# Passage:
[Start of section]

October 1st, 2022 by Ima Admin

Has your aging dog seemed less playful? Does he or she startle more easily than normal? Are your dog’s eyes cloudy? These are common signs of vision loss.

In some cases, early intervention can slow or repair eye conditions through medical treatment or surgery. In other cases, vision loss is an inevitable fact of aging.

“Whether or not your dog’s vision can be improved, his or her environment can be made into a safe, comfortable zone that is still filled with happiness and a high quality of life,” said Dr. Laurie Brush, founder of Heaven at Home Pet Hospice. Her team regularly provides home hospice care for geriatric pets experiencing vision loss.

Cataracts – The most common cause of cataracts in dogs is inherited disease, followed by diabetes and injuries to the eye. Surgery may be an option.

KCS – Keratoconjunctivitis sicca (Dry Eye) – is a common condition that can lead to painful ulcerations and eye loss. Signs include excess tearing and discharge. Early intervention can save the eyes and prevent further vision loss.

SARDS (Sudden acquired retinal degeneration syndrome) – is a condition that causes rapid and irreversible blindness due to changes within the retina. Signs include increased separation anxiety, reluctance to go up or down stairs, disorientation, and dilated pupils. This painless condition is typically irreversible but can be managed in the home.

Nuclear Sclerosis – Nuclear (Lenticular) sclerosis is an age-related change, where the older, inner layers of the nucleus of the lens become compressed and accumulate in the nucleus causing it to become dense and cloudy in appearance. This is a degenerative disease.

Tips To Help Dogs Experiencing Vision Loss

You can make your home a safe haven for your pet by keeping a consistent routine, minimizing changes in the home, and mapping out “routes” through the use of textured runners, safety gates and night lights. In addition, you can maintain an excellent quality of life using scent and sound cues for play, feeding, and enrichment:

  • Sound Cues – Use an elevated, trickling fountain water bowl, squeak toys for playing, and vocalize your actions to help your pet feel comfortable and connected.
  • Scent Cues – Use scent for games of fetch or find, or to help your pup identify areas of activity.

“Blindness can be more traumatic for the owner than the dog. With environmental improvements and engagement using other senses, your senior dog can continue to enjoy their sunset years,” Dr. Brush said.

[End of section]

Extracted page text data
[Start of section]

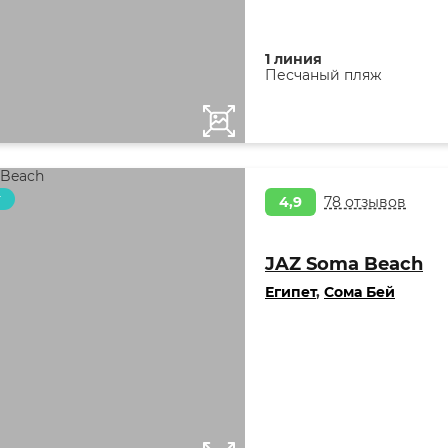
1 линия
Песчаный пляж
т
4,9
78 отзывов
JAZ Soma Beach
Египет
,
Сома Бей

[End of section]

# Parts of the exercise:
1) What is the most common cause of cataracts in dogs, according to the passage on vision loss in aging dogs?
2) From the passage on vision loss in aging dogs, extract the text starting at "In some cases, early" and ending at "be an option.".
3) Summarize the passage on vision loss in aging dogs in two sentences.
The items are separate material, not part of the passage on vision loss in aging dogs.

# Answer set:
1) Inherited disease.

2)
In some cases, early intervention can slow or repair eye conditions through medical treatment or surgery. In other cases, vision loss is an inevitable fact of aging.

“Whether or not your dog’s vision can be improved, his or her environment can be made into a safe, comfortable zone that is still filled with happiness and a high quality of life,” said Dr. Laurie Brush, founder of Heaven at Home Pet Hospice. Her team regularly provides home hospice care for geriatric pets experiencing vision loss.

Cataracts – The most common cause of cataracts in dogs is inherited disease, followed by diabetes and injuries to the eye. Surgery may be an option.

3) Aging dogs can lose vision from conditions such as cataracts, dry eye, SARDS and nuclear sclerosis, and while some cases can be slowed or repaired through medical treatment or surgery, others are an inevitable part of aging. Owners can keep a blind dog's life safe and happy by keeping a consistent routine, minimizing changes in the home, mapping out routes, and using sound and scent cues for play, feeding and enrichment.